About this exercise: From the review of Living on Love below, write out the passage starting at "Review: Living on" and ending at "a 1950s model.", word for word.

Document passage:

□ □ □

Posts Tagged ‘Living on Love’

Review: Living on Love

April 20th, 2015 Comments off

by Samuel L. Leiter

(photo: Andrew Eccles via The Broadway Blog.)

(photo: Andrew Eccles via The Broadway Blog.)

Living on Love, the old-fashioned screwball farce in which opera star Renée Fleming is making her delightful Broadway debut, may have the musty fragrance of a pre-owned vehicle, but with Fleming at the wheel it manages, despite hitting a few potholes, to arrive at its destination before the transmission expires. Playwright Joe DiPietro has given it a new paint job, added some up-to-date accessories, and even retrofitted its 1980s chassis to resemble a 1950s model.

□ □ □

Given entries:

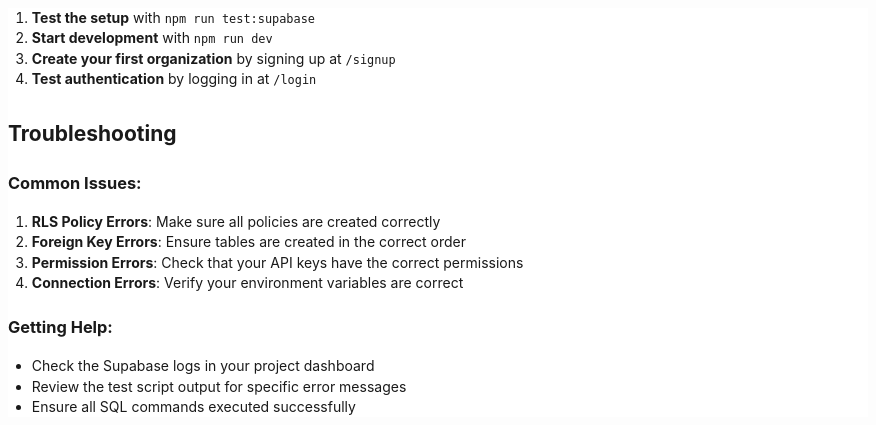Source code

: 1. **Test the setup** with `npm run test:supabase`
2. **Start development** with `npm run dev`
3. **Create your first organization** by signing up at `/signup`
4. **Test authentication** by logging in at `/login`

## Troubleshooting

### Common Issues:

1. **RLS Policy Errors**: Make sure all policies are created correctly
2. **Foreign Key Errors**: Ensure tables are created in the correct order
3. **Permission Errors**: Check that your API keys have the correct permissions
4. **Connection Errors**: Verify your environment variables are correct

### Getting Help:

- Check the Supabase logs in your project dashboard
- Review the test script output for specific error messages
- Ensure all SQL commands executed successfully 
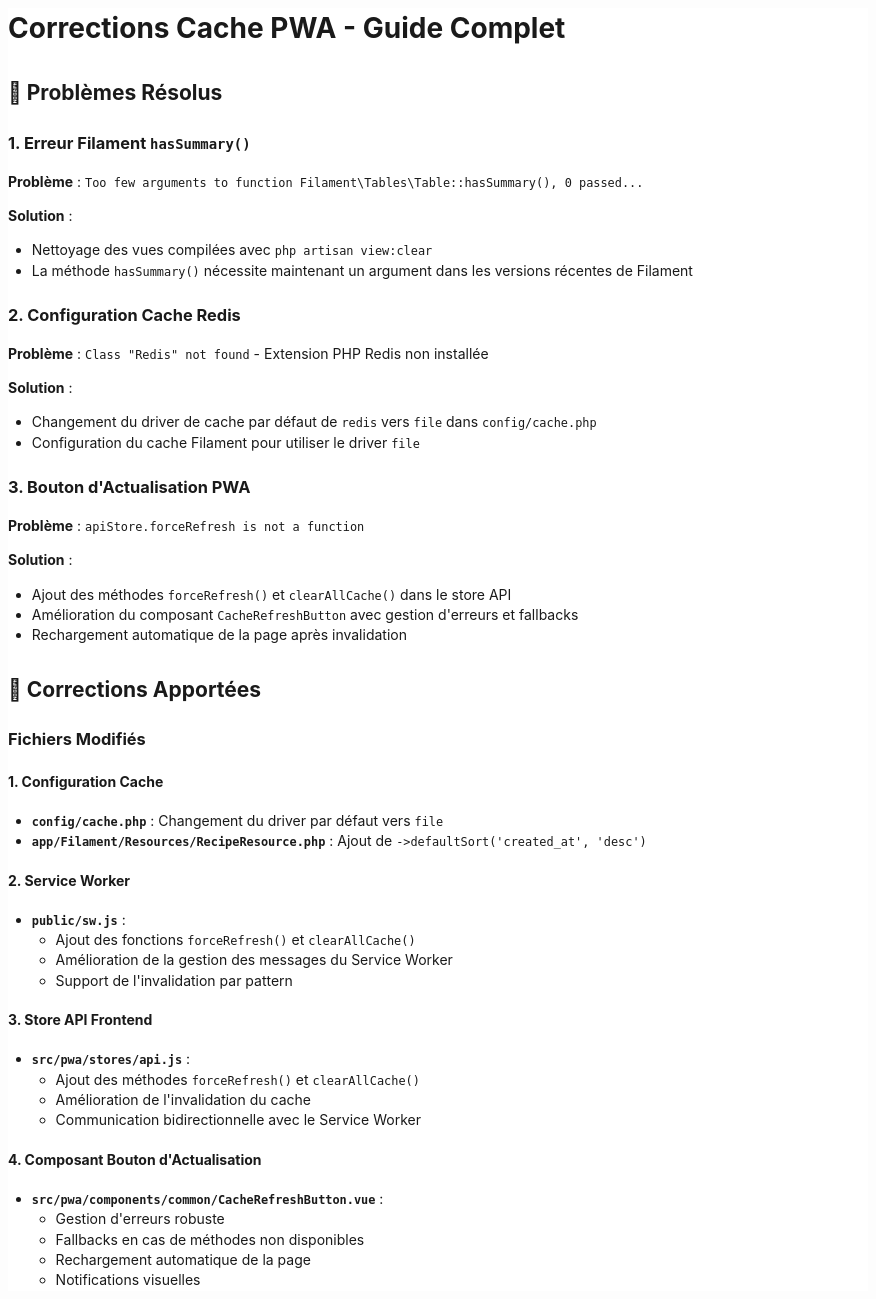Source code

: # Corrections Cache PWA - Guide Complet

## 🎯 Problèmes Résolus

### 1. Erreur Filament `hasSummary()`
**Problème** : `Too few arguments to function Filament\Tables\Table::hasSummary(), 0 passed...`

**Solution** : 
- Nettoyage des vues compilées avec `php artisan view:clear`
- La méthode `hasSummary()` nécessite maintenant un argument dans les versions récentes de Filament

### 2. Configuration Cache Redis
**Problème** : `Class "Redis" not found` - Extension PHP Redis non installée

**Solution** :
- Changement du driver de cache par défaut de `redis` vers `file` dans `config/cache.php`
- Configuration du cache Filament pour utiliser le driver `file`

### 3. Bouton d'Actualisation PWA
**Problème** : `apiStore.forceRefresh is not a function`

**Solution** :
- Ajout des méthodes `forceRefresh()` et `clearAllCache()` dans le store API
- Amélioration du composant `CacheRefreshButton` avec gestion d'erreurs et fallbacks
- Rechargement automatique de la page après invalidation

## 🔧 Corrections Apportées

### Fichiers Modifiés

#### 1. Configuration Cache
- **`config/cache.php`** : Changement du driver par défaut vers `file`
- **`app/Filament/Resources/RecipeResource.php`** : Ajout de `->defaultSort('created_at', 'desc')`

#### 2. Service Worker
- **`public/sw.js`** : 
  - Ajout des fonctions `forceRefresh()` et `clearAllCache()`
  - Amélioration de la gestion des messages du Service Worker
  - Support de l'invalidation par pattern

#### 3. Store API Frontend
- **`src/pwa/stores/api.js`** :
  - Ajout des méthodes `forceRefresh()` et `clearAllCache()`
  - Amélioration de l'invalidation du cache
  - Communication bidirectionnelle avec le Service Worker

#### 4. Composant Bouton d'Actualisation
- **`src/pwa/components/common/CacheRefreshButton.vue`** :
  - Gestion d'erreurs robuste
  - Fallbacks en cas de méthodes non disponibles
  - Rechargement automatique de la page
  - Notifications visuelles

□ □ □

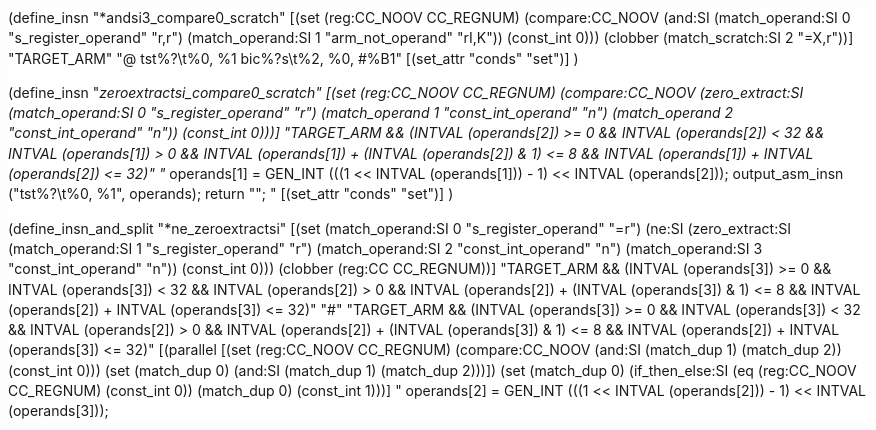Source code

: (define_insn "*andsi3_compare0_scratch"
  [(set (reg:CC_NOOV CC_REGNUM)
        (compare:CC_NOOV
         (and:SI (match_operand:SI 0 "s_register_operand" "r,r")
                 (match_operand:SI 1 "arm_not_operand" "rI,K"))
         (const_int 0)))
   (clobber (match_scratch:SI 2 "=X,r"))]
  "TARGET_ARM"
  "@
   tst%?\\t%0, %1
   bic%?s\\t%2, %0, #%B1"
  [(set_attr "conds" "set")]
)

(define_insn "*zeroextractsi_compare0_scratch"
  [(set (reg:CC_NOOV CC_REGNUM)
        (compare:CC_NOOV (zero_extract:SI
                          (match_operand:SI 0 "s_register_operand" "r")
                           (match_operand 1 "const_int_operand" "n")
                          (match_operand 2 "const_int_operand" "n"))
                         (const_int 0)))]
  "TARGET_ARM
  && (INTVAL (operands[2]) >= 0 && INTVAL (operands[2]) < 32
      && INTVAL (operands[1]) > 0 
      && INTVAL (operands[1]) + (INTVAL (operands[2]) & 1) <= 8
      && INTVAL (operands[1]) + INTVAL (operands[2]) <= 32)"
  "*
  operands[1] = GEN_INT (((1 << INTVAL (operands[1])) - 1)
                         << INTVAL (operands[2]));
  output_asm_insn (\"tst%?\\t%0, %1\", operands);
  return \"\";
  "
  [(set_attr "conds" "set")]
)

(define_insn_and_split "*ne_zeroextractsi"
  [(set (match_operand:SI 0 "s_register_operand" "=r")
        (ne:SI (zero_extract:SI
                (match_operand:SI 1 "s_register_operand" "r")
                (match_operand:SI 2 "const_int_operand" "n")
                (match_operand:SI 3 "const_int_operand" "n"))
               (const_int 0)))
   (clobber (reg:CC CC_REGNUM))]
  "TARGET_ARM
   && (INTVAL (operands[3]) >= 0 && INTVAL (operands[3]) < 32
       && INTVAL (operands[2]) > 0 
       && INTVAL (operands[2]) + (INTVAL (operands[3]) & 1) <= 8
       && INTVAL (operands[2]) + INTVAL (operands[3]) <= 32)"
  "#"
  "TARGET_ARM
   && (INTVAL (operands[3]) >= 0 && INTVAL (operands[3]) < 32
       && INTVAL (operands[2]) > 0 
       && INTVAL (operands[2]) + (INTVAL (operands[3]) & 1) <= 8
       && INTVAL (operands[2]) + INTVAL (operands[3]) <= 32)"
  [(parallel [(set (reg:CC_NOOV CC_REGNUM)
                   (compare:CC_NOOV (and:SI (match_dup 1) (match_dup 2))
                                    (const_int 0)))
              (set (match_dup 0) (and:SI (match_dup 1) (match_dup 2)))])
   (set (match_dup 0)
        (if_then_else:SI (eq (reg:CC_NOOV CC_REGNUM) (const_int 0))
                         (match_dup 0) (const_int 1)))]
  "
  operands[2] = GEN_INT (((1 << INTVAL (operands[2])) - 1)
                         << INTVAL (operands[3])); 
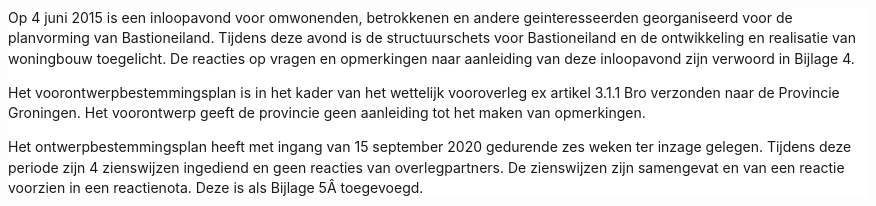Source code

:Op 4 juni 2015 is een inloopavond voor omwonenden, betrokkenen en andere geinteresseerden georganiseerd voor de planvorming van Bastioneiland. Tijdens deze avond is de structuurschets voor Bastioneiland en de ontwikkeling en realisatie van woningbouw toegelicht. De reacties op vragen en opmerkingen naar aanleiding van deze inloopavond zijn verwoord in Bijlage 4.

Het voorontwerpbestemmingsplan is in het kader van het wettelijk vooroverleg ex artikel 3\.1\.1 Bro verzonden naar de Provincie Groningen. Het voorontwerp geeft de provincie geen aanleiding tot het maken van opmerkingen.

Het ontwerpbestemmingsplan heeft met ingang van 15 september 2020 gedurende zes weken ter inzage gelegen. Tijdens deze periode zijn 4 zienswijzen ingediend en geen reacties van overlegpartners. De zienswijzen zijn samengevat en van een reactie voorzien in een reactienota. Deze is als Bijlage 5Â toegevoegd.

□ □ □

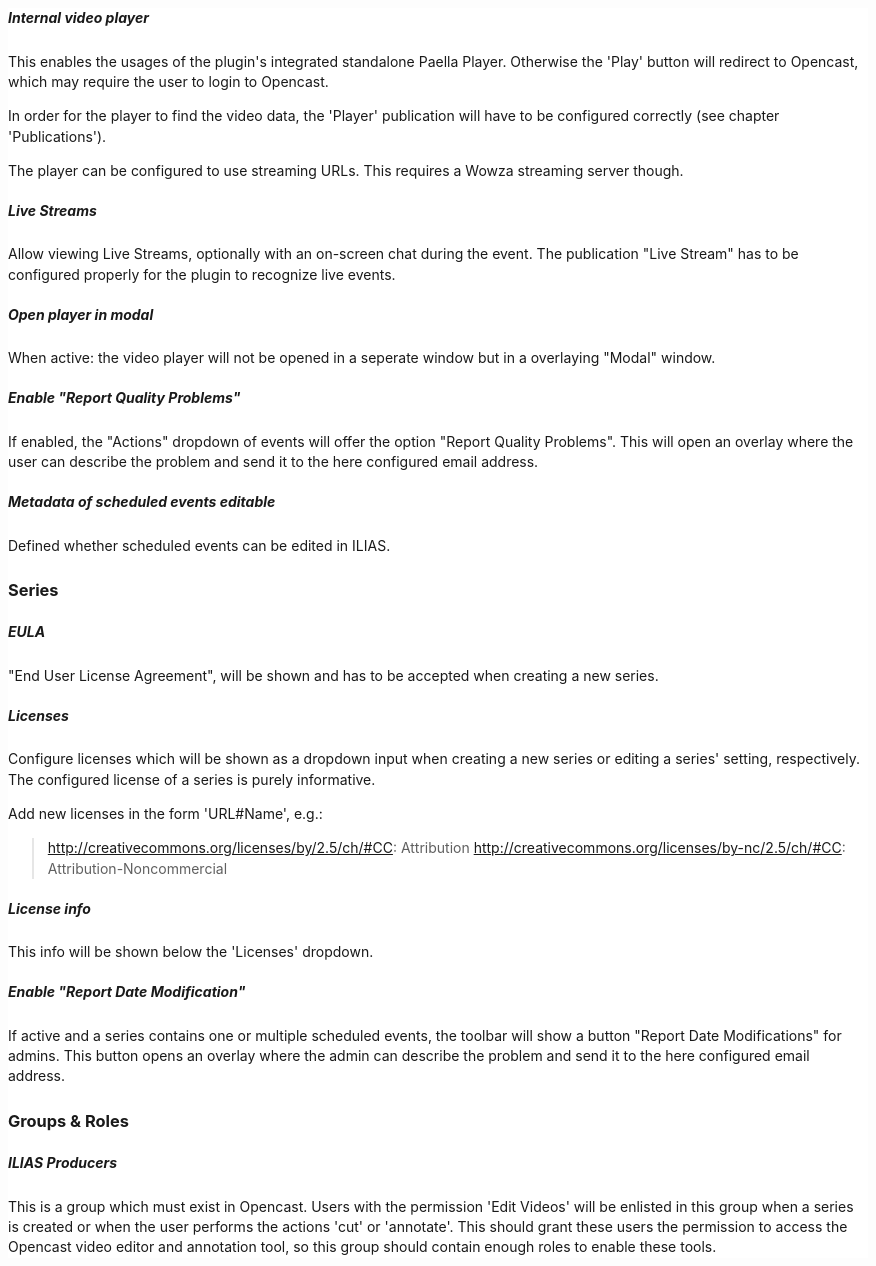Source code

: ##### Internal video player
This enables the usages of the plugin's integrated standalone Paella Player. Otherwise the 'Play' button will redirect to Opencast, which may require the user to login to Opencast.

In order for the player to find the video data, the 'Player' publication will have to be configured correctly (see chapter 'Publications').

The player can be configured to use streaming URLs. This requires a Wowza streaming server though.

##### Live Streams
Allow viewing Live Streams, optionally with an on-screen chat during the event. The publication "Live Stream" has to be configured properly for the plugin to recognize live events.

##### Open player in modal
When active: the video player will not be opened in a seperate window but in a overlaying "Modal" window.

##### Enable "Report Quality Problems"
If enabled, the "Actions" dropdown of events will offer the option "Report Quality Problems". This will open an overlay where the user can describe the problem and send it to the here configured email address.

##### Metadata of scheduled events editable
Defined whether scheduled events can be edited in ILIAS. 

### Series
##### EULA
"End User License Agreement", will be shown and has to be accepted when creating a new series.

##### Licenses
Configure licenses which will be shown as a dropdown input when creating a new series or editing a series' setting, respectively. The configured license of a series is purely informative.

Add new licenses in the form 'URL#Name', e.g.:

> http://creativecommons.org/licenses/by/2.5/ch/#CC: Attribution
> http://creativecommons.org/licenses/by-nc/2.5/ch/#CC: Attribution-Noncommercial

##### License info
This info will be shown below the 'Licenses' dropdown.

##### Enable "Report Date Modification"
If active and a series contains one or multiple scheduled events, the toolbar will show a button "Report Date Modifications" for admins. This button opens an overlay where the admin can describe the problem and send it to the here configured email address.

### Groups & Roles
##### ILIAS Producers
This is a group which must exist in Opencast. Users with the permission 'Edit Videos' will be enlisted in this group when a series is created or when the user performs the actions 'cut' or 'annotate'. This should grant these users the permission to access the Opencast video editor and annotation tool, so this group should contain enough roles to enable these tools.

□ □ □

Result below:
Review: Living on Love

April 20th, 2015 Comments off

by Samuel L. Leiter

(photo: Andrew Eccles via The Broadway Blog.)

(photo: Andrew Eccles via The Broadway Blog.)

Living on Love, the old-fashioned screwball farce in which opera star Renée Fleming is making her delightful Broadway debut, may have the musty fragrance of a pre-owned vehicle, but with Fleming at the wheel it manages, despite hitting a few potholes, to arrive at its destination before the transmission expires. Playwright Joe DiPietro has given it a new paint job, added some up-to-date accessories, and even retrofitted its 1980s chassis to resemble a 1950s model.